For years, people familiar with the place were saying that if the (then) present manager leaves, and the (then) obvious replacement takes over, the place will be trashed.

Administrator
Shoreham EGKA, United Kingdom

Balliol wrote:

I believe the Gloucester PPR was partly down to try and cut down the RT congestion on freq so some arrival details were pre noted

I agree RT is Europe could be streamlined and more emphasized in training. But it takes training, not mandatory phone call.
Of course you will call say Barra before going, but otherwise…

It decreases GA utility and so its attraction to newcomers.
Sailors don’t have to call harbours before going in right ?
Motorists don’t have to call highway companies to use them (they are private in France). You go and pay the toll, and if everybody has the same idea, you get stuck in traffic and can leave it if it makes you mad. That simple.

LFOU, France

@peter have Gloucester “turned away inbounds”? Does anyone have any evidence or has actually spoke to them to discuss their needs / non usual cases? 99% of people have had absolutely no drama since the change so let’s not go down the other forum hysteria route…

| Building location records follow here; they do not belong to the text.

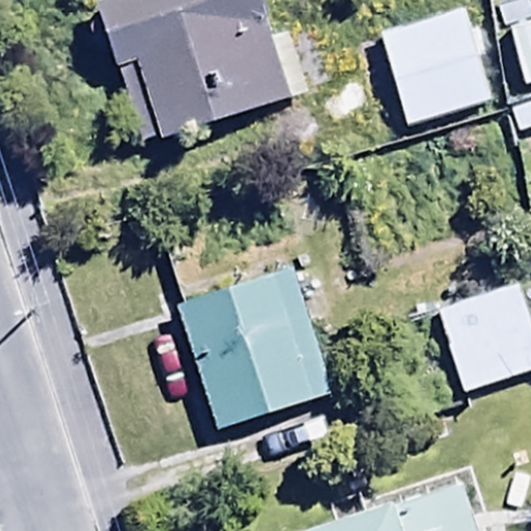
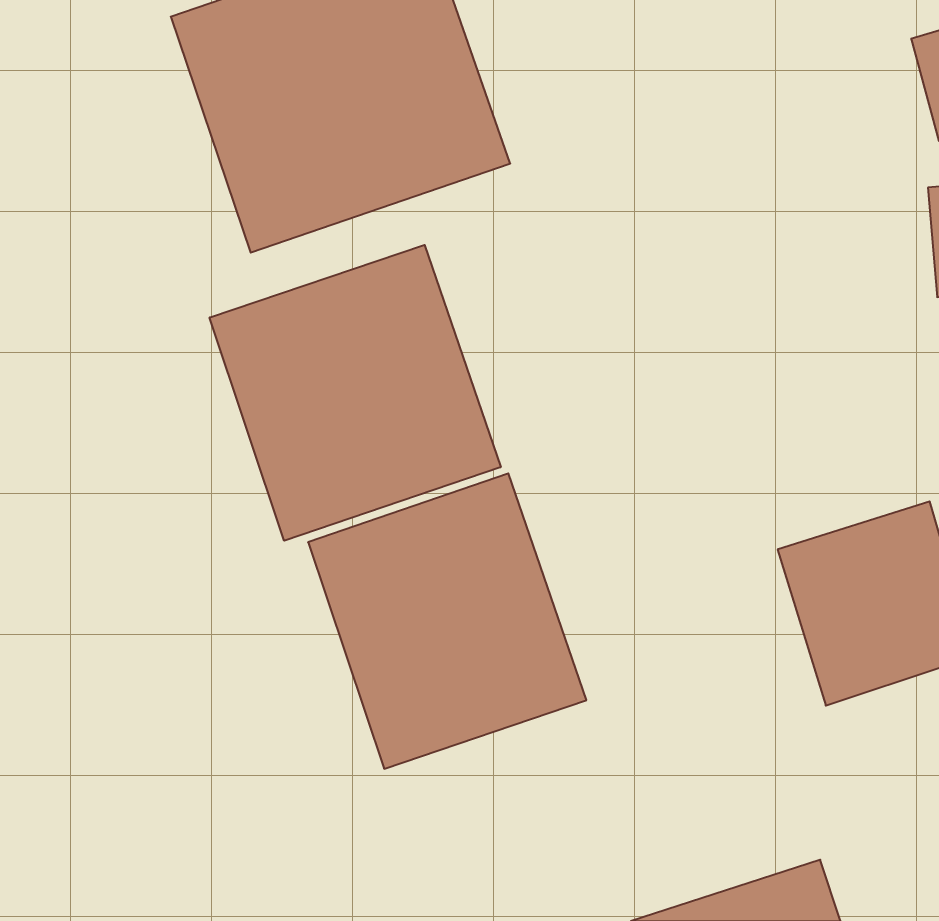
building: [382,5,492,130] -> none
building: none -> [210,245,501,541]

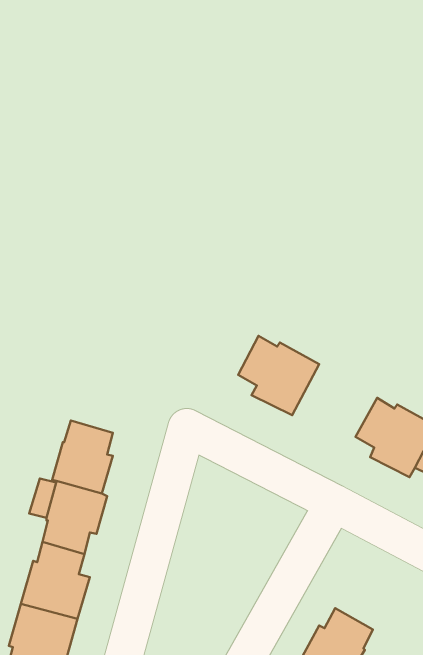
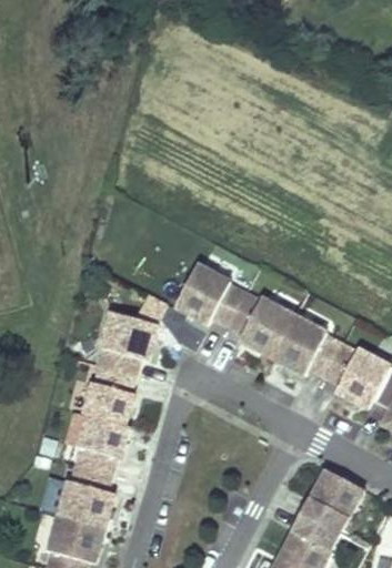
building: none -> [178,266,247,326]
building: none -> [92,310,150,374]
building: none -> [274,317,344,377]
building: none -> [310,471,366,536]

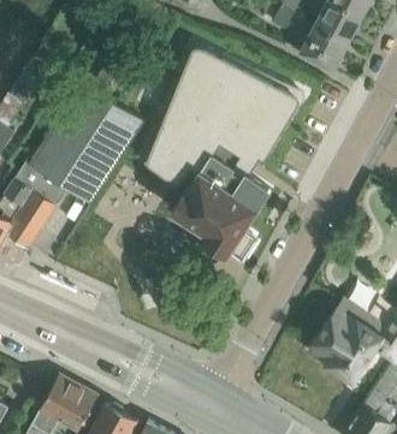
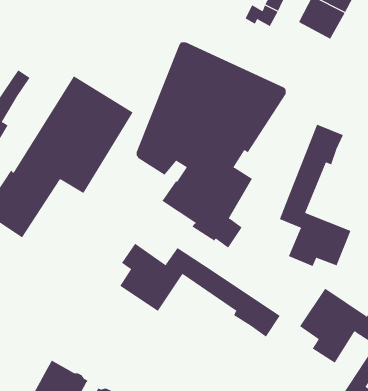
building: [298,24,348,70] -> none
building: none -> [279,124,351,267]
building: none -> [119,243,280,337]

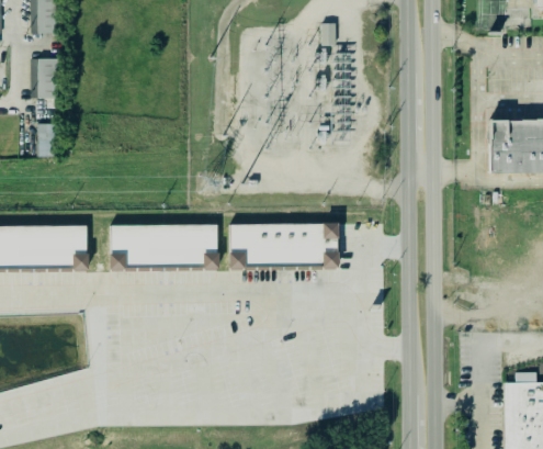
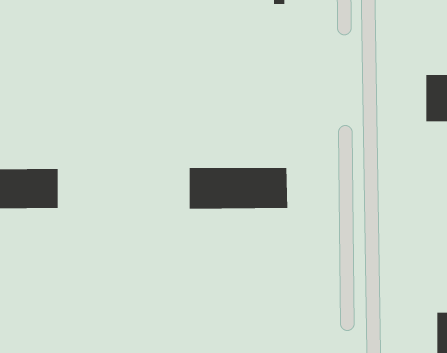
building: [33,57,54,96] -> none
building: [33,122,54,155] -> none
building: [110,224,217,270] -> none

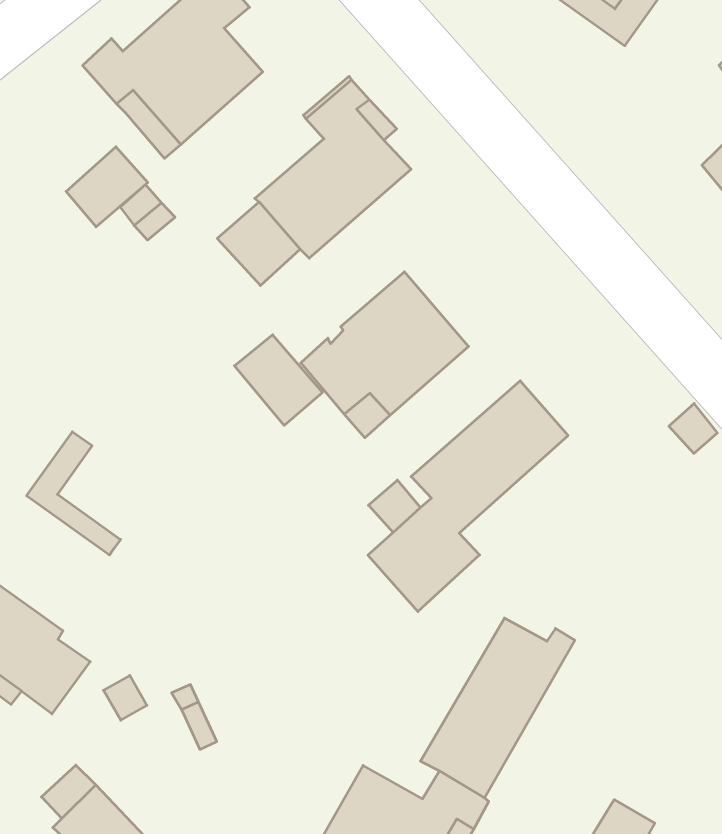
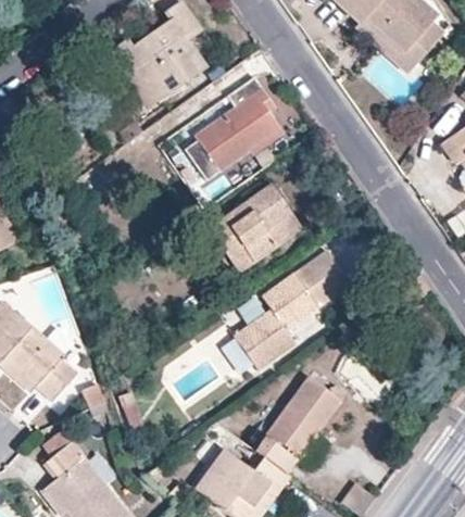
building: [66,147,148,227] -> none
building: [234,335,322,425] -> none
building: [27,432,121,555] -> none

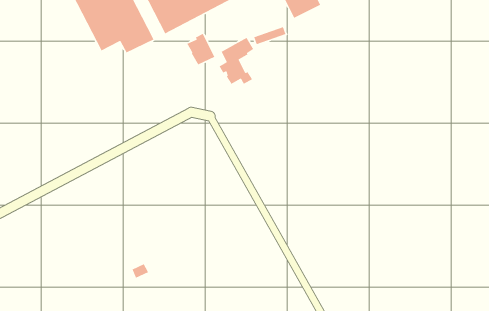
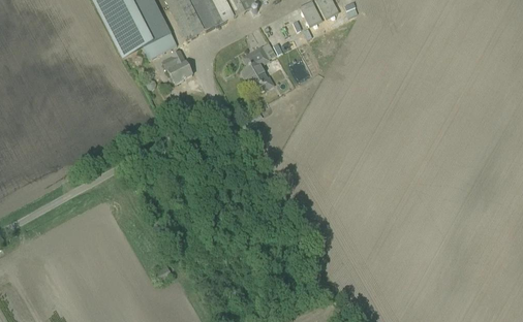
building: [186,33,216,65] -> [162,50,191,82]

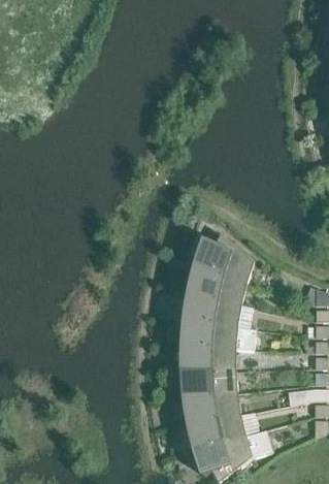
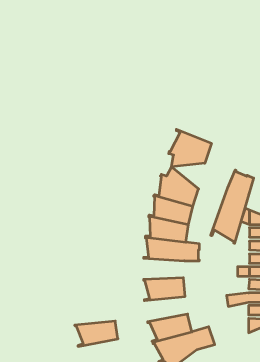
building: none -> [169,129,211,167]
building: none -> [211,170,254,243]
building: [182,347,231,373] -> none
building: [183,393,235,424] -> [75,321,118,346]

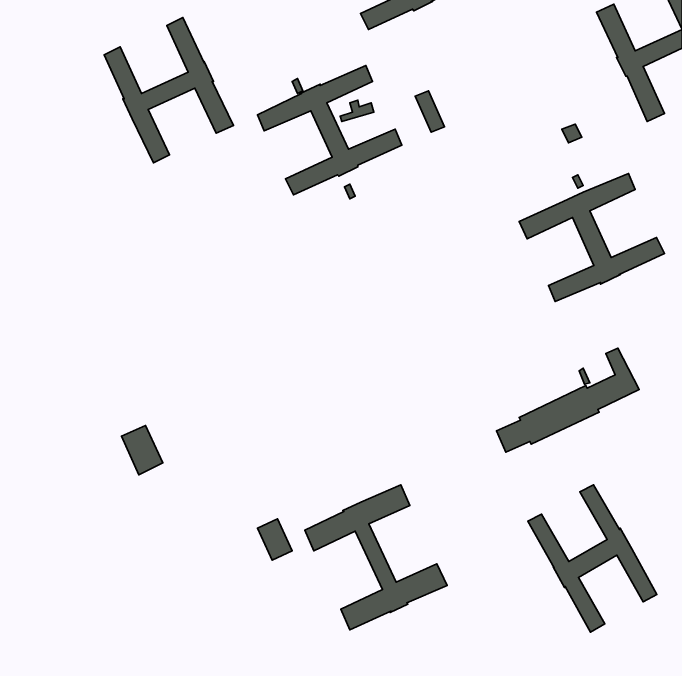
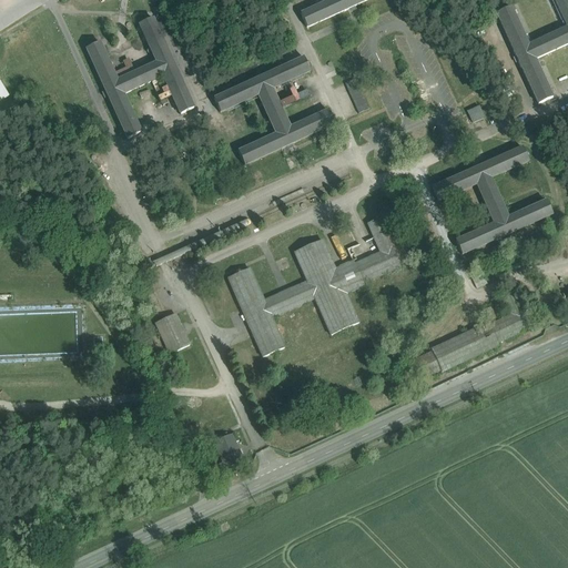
building: none -> [227,215,402,355]
building: [122,425,163,475] -> [155,311,190,352]
building: [528,485,657,632] -> none
building: [305,485,447,630] -> none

Now retired from forums best wishes

Peter wrote:

One could circumvent it trivially by making a satellite phone call.

Actually, some places don’t like telephone calls from the air neither (by pax obviously )
I am talking places with zero RT chat on frequency, daylight stop, parked in a dump and no fuel uplift…

I understand things are obviously different at EGBJ with all training and mix of aircrafts especially on busy summer days but an online form could do the job?

Last time on another empty airport, I got an admin person reading a PPR text template that looked like T&C + AIP, still they were not unable to tell if fuel is available and which runway in use, so I did not felt the whole exercise was that useful after all…

Paris/Essex, France/UK, United Kingdom

Timothy wrote:

Or do we say that that the airfield infrastructure is a national asset, like airspace, and should be owned and operated by the State (as it is in many/most countries)?

I firmly believe in this. An airfield is not a business and should not be a business, it is infrastructure. Infrastructure needs to be built, organized and maintained by the state, and paid for by taxes and user fees (where applicable).

Low-hours pilot
EDVM Hildesheim, Germany

MedEwok wrote:

I firmly believe in this.

Actually, so do I; but how do we get from here to there? May or Corbyn, d’y’reckon?

EGKB Biggin Hill

 May or Corbyn, d’y’reckon

Well this is way off topic but I don’t think either Labour or the Tories are much suited to tackle the challenges facing the UK, and certainly not the questions of aviation infrastructure.